There are certain times when bees are easier to photograph. For instance, newly emerged bees are more docile and move more slowly on the frames. If you’ve accidentally broken brace comb during an inspection, resulting in exposed larvae or dribbled honey, the bees will be preoccupied in cleaning this up and often too busy to notice you. Foragers will clean their antennae just before they set off; drones clean their antennae and eyes when returning.
Simon is a big user of Facebook and posts photos there nearly every day, for instance in the community ‘From Virginia to Lincolnshire – Beekeeping Across The Pond‘. As he says, the great thing about photos is they can be appreciated by everyone, no matter what language you speak. He has 80,000 photos stored on his Macbook, so there’s a lot to post! A book is being planned, but he’s rather secretive about it.

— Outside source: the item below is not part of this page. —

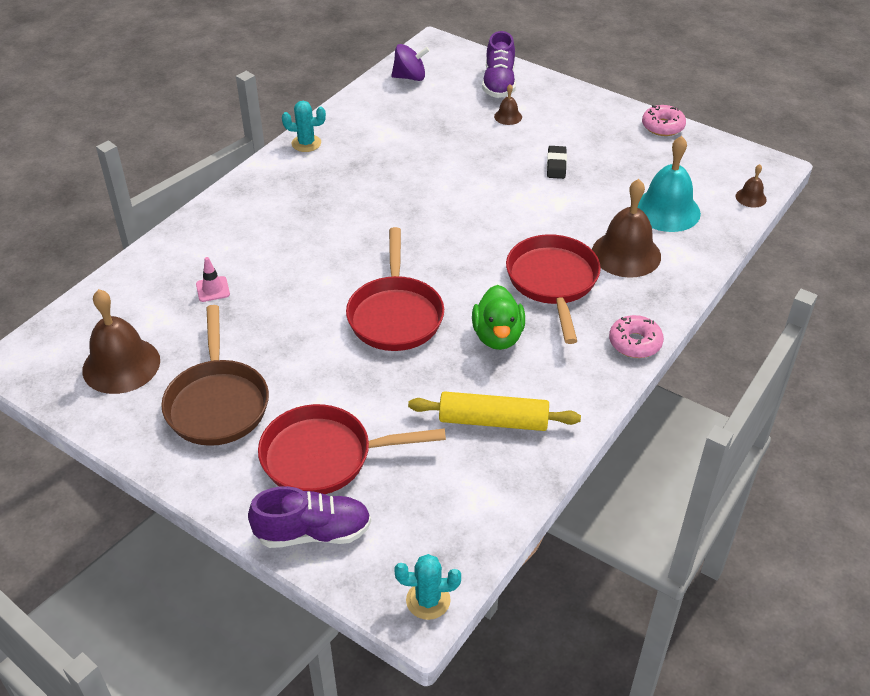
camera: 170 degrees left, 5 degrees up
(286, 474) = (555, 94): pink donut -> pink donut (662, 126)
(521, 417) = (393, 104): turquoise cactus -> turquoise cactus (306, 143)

After the talk I do feel inspired to have a go with Drew’s fancy camera, though he will have to explain to me how to switch between f-stops. All the technical terms are still a bit mysterious to me, think I really need a practical session experimenting with all the settings to understand them.
Some more excellent bee photographers:
- Rose Lynn-Fisher – never mind macro, Rose’s thing is microscopic photos of bee parts. They’re even more fascinating (and hairy!) up this close.
- Elise Fog – Elise commented below. Her close-ups of pollen showered bees of all kinds are spectacular. Checkout her camera setup, which she told me via Twitter weighs 5 lb 9 oz.
- Eric Tourneret, ‘The Bee Photographer’ – Eric travels the world taking beautiful photos of bees and beekeepers. There is probably no aspect of bee behaviour he hasn’t yet captured and his website has useful captions explaining each photo.
- Mark Berkery – Mark has a fascination and love for insects of all kinds, which he photographs up close, taking great care not to harm them. His posts are very philosophical as well as containing amazing photos.
- Stephen Falk – recommended by Philip Strange in the comments below. Nice closeups of native bees, flies and wasps.
- Zachary Huang – recommended by theprospectofbees in the comments – “Zachary Huang, an associate professor at Michigan State University, has a nice bee photography site at http://ww2.beetography.com/index.php. We do not know what all his tricks are.” I especially like his UV flower photos.
Photographers who blog about how to take good insect photos:
- Donna at Garden Talk Garden Walk – for example, her posts ‘Hopping on board with macro, shooting the critters‘ and ‘Isolating the subject in photos‘ have some great explanations of what she does.
- A Tramp in the Woods – This fun blog is a nature diary from the Forest of Dean, starring an astoundingly cute little dog called Fizz. Colin walks the woods with Fizz taking nature photos and has written this post – ‘How to take photographs 3‘ which explains his tricks in a simple way.
I know I’ve read some other great posts about taking insect photos, but can’t recall the authors/find the links now, so do comment and let me know about any others (even if you wrote them yourself, don’t be modest!).